___ Source document ___

Carbon Dioxide (CO2) is the most common and predominant GHG that is emitted through human activity and naturally. CO2 is naturally emitted and created through the Earth’s natural carbon cycle, but in relation to human activity, this gas is mostly released through the burning of fossil fuels (coal, natural gas and oil).

  1. Methane

Methane (CH4) is considered more environmentally detrimental than CO2, even though it is emitted in smaller quantities. Methane is naturally occurring in wetland environments, however  it is heavily emitted through factory farming, landfills and even natural gas leaks.

  1. Nitrous Oxide

Another common GHG is Nitrous Oxide (N2O. N2O accounts for 7% of all emitted GHGs. Naturally, N2O occurs during the earth’s nitrogen cycle and within a variety of natural resources. Through human patterns of consumption, N2O is now known to be created and emitted through agricultural practices, fossil fuel consumption and industrial processes.

___

Activity list
1. Please condense the paragraph of the greenhouse gas text that begins "Methane (CH4) is considered" into a short bulleted list that keeps its main facts.
2. From the greenhouse gas text, extract word for word the passage from "Methane (CH4) is" to "and industrial processes.".

___ Records ___

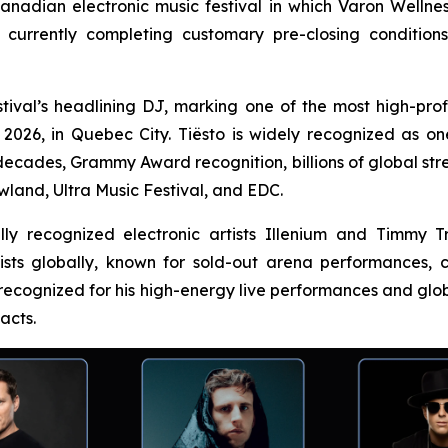
Canadian electronic music festival in which Varon Wellnes
currently completing customary pre-closing condition
tival’s headlining DJ, marking one of the most high-profil
26, in Quebec City. Tiësto is widely recognized as one o
decades, Grammy Award recognition, billions of global st
wland, Ultra Music Festival, and EDC.
nally recognized electronic artists Illenium and Timmy
tists globally, known for sold-out arena performances
 recognized for his high-energy live performances and glob
acts.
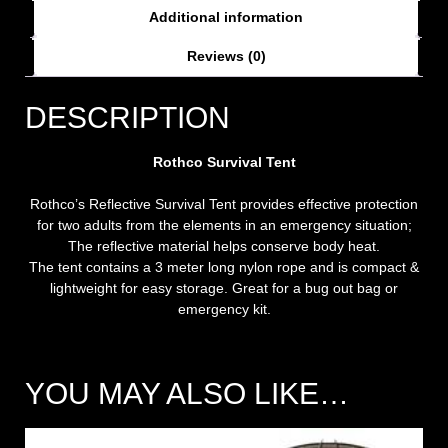
Additional information
Reviews (0)
DESCRIPTION
Rothco Survival Tent
Rothco’s Reflective Survival Tent provides effective protection
for two adults from the elements in an emergency situation;
The reflective material helps conserve body heat.
The tent contains a 3 meter long nylon rope and is compact &
lightweight for easy storage. Great for a bug out bag or
emergency kit.
YOU MAY ALSO LIKE…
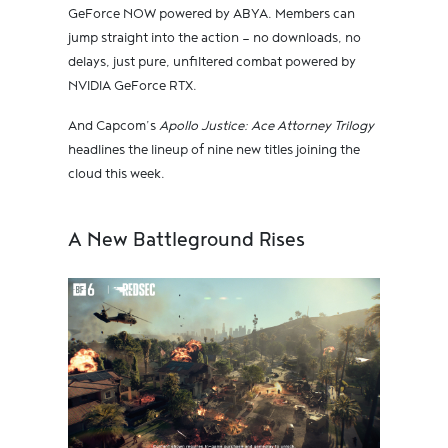
GeForce NOW powered by ABYA. Members can
jump straight into the action — no downloads, no
delays, just pure, unfiltered combat powered by
NVIDIA GeForce RTX.
And Capcom’s
Apollo Justice: Ace Attorney Trilogy
headlines the lineup of nine new titles joining the
cloud this week.
A New Battleground Rises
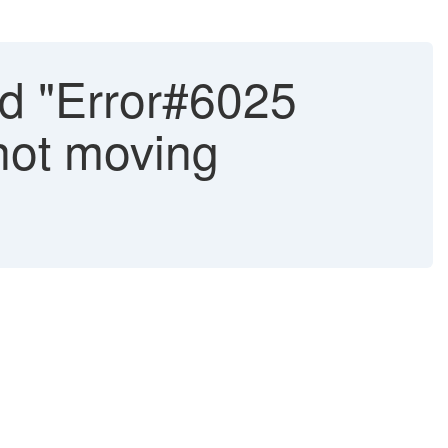
d "Error#6025
not moving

___

Set of answers
1.
- Methane (CH4) is considered more environmentally detrimental than CO2, though it is emitted in smaller quantities.
- It occurs naturally in wetland environments.
- It is heavily emitted through factory farming, landfills and even natural gas leaks.

2.
Methane (CH4) is considered more environmentally detrimental than CO2, even though it is emitted in smaller quantities. Methane is naturally occurring in wetland environments, however  it is heavily emitted through factory farming, landfills and even natural gas leaks.

  1. Nitrous Oxide

Another common GHG is Nitrous Oxide (N2O. N2O accounts for 7% of all emitted GHGs. Naturally, N2O occurs during the earth’s nitrogen cycle and within a variety of natural resources. Through human patterns of consumption, N2O is now known to be created and emitted through agricultural practices, fossil fuel consumption and industrial processes.